Developer Wilayah Ekonomi Eropa (EEA)

Google Maps Platform Solar API adalah layanan yang berfokus untuk membantu mempercepat instalasi sistem energi dan tenaga surya. Solar API menghasilkan data atap yang mendetail berdasarkan data geospasial dan resource komputasi Google yang luas untuk mengevaluasi potensi energi surya dari atap.

Alasan menggunakan Solar API

API ini menerima permintaan untuk tiga endpoint:

  • buildingInsights: Endpoint layanan ini menampilkan insight tentang lokasi, dimensi, dan potensi tenaga surya dari sebuah bangunan.

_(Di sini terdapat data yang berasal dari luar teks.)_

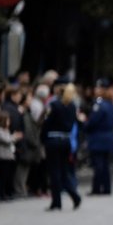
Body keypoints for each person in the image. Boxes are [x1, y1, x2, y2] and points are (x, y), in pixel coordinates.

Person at [41, 79, 82, 211]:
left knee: (54, 172)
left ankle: (56, 202)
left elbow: (47, 123)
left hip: (53, 140)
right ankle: (74, 195)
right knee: (64, 171)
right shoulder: (72, 106)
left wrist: (43, 138)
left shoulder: (54, 105)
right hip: (65, 140)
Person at [85, 79, 113, 196]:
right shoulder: (110, 104)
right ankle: (106, 187)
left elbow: (93, 121)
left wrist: (85, 124)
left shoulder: (99, 104)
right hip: (108, 137)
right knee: (105, 164)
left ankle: (97, 188)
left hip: (98, 138)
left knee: (98, 164)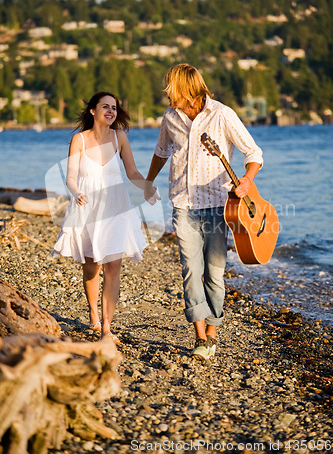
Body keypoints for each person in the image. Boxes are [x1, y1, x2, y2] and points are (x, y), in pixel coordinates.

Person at [144, 64, 263, 360]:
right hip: (183, 205)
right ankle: (200, 337)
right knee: (190, 271)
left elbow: (254, 153)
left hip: (219, 207)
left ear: (186, 89)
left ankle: (213, 330)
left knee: (215, 275)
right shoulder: (170, 117)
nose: (167, 96)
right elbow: (161, 152)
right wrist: (147, 182)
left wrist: (247, 180)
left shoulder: (221, 114)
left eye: (170, 89)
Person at [53, 91, 159, 342]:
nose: (111, 111)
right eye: (105, 107)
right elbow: (70, 176)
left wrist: (147, 186)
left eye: (114, 107)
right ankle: (93, 315)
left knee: (113, 267)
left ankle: (107, 328)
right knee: (91, 267)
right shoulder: (79, 140)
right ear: (93, 111)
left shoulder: (119, 137)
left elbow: (132, 171)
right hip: (88, 206)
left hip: (116, 207)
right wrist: (77, 192)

  • dataLayers: Endpoint layanan ini menampilkan URL untuk set data informasi tenaga surya mentah untuk area di sekitar lokasi.

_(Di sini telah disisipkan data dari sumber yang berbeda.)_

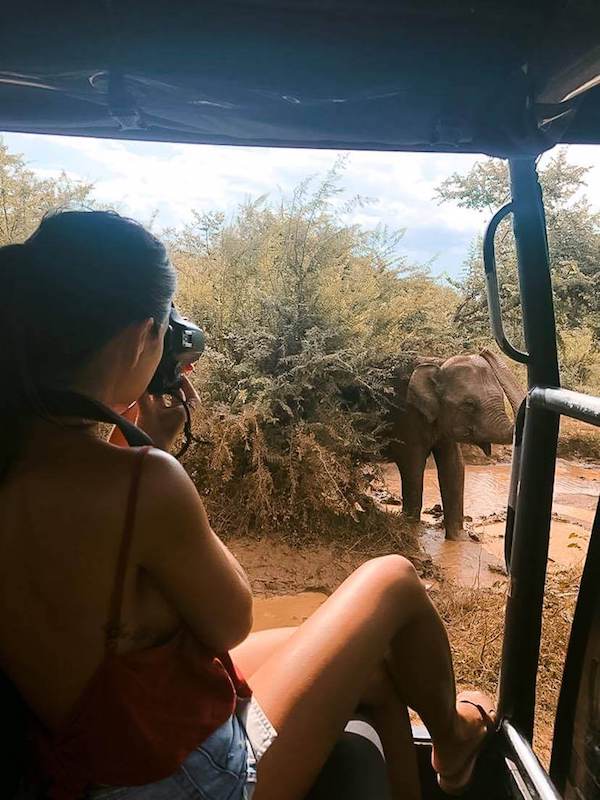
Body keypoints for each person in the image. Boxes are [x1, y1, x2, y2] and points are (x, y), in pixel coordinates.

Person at [0, 210, 495, 800]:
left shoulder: (21, 458)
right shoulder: (143, 481)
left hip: (74, 760)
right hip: (179, 782)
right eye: (162, 328)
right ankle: (455, 734)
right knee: (392, 578)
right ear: (141, 337)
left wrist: (139, 445)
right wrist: (156, 455)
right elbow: (229, 621)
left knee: (369, 667)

  • geoTiff: Endpoint ini mengambil raster dengan informasi tenaga surya yang dienkode, termasuk model permukaan digital, gambar udara atau satelit, peta fluks tahunan dan bulanan, serta bayangan per jam.

Data ini dapat membantu pengguna:

  • Mendesain sistem tenaga surya dari jarak jauh
  • Mengurangi waktu penilaian lokasi tenaga surya
  • Memprioritaskan lokasi instalasi
  • Membuat proposal yang lebih akurat
  • Meningkatkan rasio konversi pelanggan
  • Memberikan detail yang bermanfaat untuk mengedukasi konsumen

Cakupan negara dan wilayah Solar API

Lihat Negara dan wilayah yang didukung Solar API untuk mengetahui detail cakupan terbaru, berdasarkan negara.

Mencoba demo Solar API

Untuk mempelajari lebih lanjut kemampuan Solar API, lihat aplikasi web demo Solar API. Anda juga dapat menggunakan kembali kode yang digunakan untuk membuat demo di GitHub.

Cara menggunakan Solar API

1 Mulai penyiapan. Mulai dengan Menyiapkan project Google Cloud dan selesaikan petunjuk yang mengikuti.
2 Dapatkan insight tentang lokasi, dimensi, dan potensi tenaga surya dari sebuah bangunan. Lihat Membuat permintaan Building Insights.
3 Dapatkan informasi tenaga surya mentah untuk area di sekitar lokasi. Lihat Membuat permintaan Data Layers.